ERHAN AFYONCU

Sağlıksız ekmek üreten fırıncılar idam edilirdi

Osmanlı döneminde ikaz edildikleri halde kanunlara uymayan fırıncılara ibretlik cezalar verilirdi. Padişahlar tebdil-i kıyafet ile fırınları denetlerdi. Ekmeğin ağırlığı, rengi ve içine konulan maddeler kontrol edilirdi. Kabahati olanlar falakaya yatırılır, fırınlarının önünde idam edilirdi
Bazı fırınlarda ekmeğin içinde GDO'lu maddelerin çıkması bir tartışma başlattı. Türk milletinin temel gıda maddelerinden olduğu için ekmeğin kalitesi meselesi asırlardan beri tartışılır. Osmanlı İmparatorluğu'nda en fazla kontrolü yapılan ürün ekmek ve et idi. Nitekim Birinci Abdülhamid, devlet adamlarına hitaben kendi eliyle kaleme aldığı bir emirde, "Her şeyden önemli olan et ve ekmektir" demekteydi. Ekmek, Osmanlı arşiv belgelerinin birçoğunda "nân-ı aziz" olarak belirtilir.

Cezalandırılmış bir esnaf.
PADİŞAHLAR FIRIN DENETLİYOR
Halkın ucuz ve iyi buğdaydan yapılmış ekmek yiyebilmesi için sıkı bir denetim mekanizması geliştirilmişti. Ekmek halkın ana gıdası olduğu için başta padişah ve sadrazam olmak üzere bütün devlet görevlileri fırınları sıkı bir denetim altında tutarlardı.

|---|

Görev A
Kayıtları, içlerindeki her "2026-6-12" yerine "2026-6-13" koyarak ve başka hiçbir şeyi değiştirmeden yeniden yazar mısınız? Resimleri cevaba almayın.
Metin ile kayıtlar arasında hiçbir bağlantı yoktur.

|---|

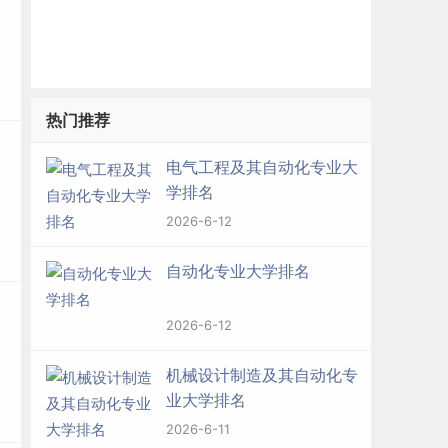
热门推荐
电气工程及其自动化专业大
学排名
2026-6-12
自动化专业大学排名
2026-6-12
机械设计制造及其自动化专
业大学排名
2026-6-11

|---|

Görev B
Osmanlı fırıncıları hakkındaki metne göre Osmanlı İmparatorluğu'nda en fazla kontrolü yapılan ürünler hangileriydi?

Cevap A
热门推荐
电气工程及其自动化专业大
学排名
2026-6-13
自动化专业大学排名
2026-6-13
机械设计制造及其自动化专
业大学排名
2026-6-11

Cevap B
Ekmek ve et.